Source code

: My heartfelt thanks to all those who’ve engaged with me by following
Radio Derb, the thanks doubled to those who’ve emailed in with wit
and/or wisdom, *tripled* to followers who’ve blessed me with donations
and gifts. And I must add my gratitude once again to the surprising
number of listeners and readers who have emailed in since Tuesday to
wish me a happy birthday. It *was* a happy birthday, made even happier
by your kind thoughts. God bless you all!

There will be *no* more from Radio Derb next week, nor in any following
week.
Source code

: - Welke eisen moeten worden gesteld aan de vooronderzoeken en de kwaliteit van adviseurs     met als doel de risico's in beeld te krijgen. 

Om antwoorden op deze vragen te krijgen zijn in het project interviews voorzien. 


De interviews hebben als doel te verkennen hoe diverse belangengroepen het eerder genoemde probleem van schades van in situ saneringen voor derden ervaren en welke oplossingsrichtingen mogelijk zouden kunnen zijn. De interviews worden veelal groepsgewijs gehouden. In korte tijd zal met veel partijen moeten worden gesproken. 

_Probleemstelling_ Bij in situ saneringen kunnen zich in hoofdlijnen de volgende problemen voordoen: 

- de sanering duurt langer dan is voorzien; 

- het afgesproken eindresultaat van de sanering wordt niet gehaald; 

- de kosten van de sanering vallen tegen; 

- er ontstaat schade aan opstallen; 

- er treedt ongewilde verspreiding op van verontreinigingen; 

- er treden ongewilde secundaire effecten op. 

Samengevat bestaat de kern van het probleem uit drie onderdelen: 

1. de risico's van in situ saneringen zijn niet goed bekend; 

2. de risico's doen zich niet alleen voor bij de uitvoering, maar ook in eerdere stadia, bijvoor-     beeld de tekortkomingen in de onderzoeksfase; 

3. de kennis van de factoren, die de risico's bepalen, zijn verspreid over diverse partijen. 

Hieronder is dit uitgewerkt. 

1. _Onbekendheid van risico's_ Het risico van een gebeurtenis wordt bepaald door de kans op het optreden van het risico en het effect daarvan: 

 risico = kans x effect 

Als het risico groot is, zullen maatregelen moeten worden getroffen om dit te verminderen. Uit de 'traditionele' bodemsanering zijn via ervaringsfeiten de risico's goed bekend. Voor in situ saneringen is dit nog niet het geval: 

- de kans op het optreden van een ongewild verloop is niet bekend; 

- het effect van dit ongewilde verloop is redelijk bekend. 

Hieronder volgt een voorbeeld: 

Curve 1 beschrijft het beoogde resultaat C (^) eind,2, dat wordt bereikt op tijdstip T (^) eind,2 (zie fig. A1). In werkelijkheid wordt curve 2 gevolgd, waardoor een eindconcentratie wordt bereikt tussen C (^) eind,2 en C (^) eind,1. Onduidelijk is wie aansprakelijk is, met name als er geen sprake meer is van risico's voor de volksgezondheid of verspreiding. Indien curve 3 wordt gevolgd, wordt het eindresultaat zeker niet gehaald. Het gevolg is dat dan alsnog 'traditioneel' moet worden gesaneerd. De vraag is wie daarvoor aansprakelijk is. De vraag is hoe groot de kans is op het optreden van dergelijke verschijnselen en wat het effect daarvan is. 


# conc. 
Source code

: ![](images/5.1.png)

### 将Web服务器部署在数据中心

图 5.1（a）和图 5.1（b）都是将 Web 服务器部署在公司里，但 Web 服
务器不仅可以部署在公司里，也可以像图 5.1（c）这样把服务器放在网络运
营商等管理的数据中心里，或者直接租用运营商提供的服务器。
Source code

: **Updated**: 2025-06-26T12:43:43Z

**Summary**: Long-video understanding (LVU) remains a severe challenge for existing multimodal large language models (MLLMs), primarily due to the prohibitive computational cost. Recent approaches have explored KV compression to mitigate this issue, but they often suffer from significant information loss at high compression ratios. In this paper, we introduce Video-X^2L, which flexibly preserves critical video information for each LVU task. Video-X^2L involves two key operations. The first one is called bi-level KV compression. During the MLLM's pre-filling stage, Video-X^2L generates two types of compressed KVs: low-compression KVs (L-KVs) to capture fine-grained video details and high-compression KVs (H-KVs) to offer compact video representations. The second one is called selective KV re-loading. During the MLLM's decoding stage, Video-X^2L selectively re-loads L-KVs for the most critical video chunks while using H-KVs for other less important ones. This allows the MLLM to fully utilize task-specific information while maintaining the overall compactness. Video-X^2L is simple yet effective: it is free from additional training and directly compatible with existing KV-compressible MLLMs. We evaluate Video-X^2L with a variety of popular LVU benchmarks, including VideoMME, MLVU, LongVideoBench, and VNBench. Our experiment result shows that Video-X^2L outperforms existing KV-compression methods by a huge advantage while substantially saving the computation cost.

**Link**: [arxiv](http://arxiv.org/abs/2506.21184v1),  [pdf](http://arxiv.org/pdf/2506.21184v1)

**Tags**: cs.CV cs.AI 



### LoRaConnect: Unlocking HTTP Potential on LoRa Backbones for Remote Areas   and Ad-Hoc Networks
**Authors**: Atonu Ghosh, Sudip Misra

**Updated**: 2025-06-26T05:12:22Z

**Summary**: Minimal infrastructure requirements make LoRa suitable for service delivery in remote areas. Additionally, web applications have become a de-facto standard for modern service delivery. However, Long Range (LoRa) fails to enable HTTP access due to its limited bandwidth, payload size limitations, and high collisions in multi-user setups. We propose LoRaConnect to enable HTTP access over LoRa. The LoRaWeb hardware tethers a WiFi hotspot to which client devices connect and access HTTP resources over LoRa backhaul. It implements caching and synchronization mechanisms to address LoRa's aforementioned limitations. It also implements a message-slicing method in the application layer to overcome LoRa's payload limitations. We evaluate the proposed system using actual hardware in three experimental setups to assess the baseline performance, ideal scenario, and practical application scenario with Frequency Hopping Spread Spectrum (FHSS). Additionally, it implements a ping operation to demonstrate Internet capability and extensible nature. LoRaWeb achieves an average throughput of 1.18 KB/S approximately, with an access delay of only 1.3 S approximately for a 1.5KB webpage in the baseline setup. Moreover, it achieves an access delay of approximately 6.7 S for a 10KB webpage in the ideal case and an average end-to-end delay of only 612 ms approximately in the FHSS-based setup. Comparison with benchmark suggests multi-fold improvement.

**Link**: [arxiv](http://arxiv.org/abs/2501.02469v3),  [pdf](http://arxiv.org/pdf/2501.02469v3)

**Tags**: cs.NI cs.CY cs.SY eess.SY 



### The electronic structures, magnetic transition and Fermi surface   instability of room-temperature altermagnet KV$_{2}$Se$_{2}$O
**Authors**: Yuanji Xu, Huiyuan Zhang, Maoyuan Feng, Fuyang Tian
□ □ □ □
**Exercise goal**: Please count the lines in the items above that contain the string "following", matching case exactly, and reply with the number alone.

**Solution to the problem**: 2